Windows에서 Disk I/O 성능 측정하기 - diskspd
2020.03.11 17:39
원문 : http://www.ischo.net -- 조인상 // 시스템 엔지니어
Writer : http://www.ischo.net -- ischo // System Engineer in Replubic Of Korea
+++++++++++++++++++++++++++++++++++++++++++++++++++++++
Windows에서 Disk I/O 성능 측정하기
diskspd 유틸리티를 이용한 Disk I/O성능 측정하는 방법을 소개한다.
사용법 확인
>Diskspd.exe /?
Usage: Diskspd.exe [options] target1 [ target2 [ target3 ...] ]
version 2.0.21a (2018/9/21)
Available targets:
file_path
#<physical drive number>
<partition_drive_letter>:
Available options:
-? display usage information
-ag group affinity - affinitize threads round-robin to cores in Processor Groups 0 - n.

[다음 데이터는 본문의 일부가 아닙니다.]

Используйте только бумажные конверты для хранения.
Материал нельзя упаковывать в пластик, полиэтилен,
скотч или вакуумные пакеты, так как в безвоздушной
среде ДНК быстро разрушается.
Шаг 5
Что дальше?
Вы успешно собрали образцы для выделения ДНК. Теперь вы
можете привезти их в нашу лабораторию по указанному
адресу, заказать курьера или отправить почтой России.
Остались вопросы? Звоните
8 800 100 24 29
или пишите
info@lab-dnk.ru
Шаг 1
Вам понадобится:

Group 0 is filled before Group 1, and so forth.
[default; use -n to disable default affinity]
-ag#,#[,#,...]> advanced CPU affinity - affinitize threads round-robin to the CPUs provided. The g# notation
specifies Processor Groups for the following CPU core #s. Multiple Processor Groups
may be specified, and groups/cores may be repeated. If no group is specified, 0 is assumed.
Additional groups/processors may be added, comma separated, or on separate parameters.
Examples: -a0,1,2 and -ag0,0,1,2 are equivalent.
-ag0,0,1,2,g1,0,1,2 specifies the first three cores in groups 0 and 1.
-ag0,0,1,2 -ag1,0,1,2 is equivalent.
-b<size>[K|M|G] block size in bytes or KiB/MiB/GiB [default=64K]
-B<offs>[K|M|G|b] base target offset in bytes or KiB/MiB/GiB/blocks [default=0]
(offset from the beginning of the file)
-c<size>[K|M|G|b] create files of the given size.
Size can be stated in bytes or KiB/MiB/GiB/blocks
-C<seconds> cool down time - duration of the test after measurements finished [default=0s].
-D<milliseconds> Capture IOPs statistics in intervals of <milliseconds>; these are per-thread
per-target: text output provides IOPs standard deviation, XML provides the full
IOPs time series in addition. [default=1000, 1 second].
-d<seconds> duration (in seconds) to run test [default=10s]
-f<size>[K|M|G|b] target size - use only the first <size> bytes or KiB/MiB/GiB/blocks of the file/disk/partition,
for example to test only the first sectors of a disk
-f<rst> open file with one or more additional access hints
r : the FILE_FLAG_RANDOM_ACCESS hint
s : the FILE_FLAG_SEQUENTIAL_SCAN hint
t : the FILE_ATTRIBUTE_TEMPORARY hint
[default: none]
-F<count> total number of threads (conflicts with -t)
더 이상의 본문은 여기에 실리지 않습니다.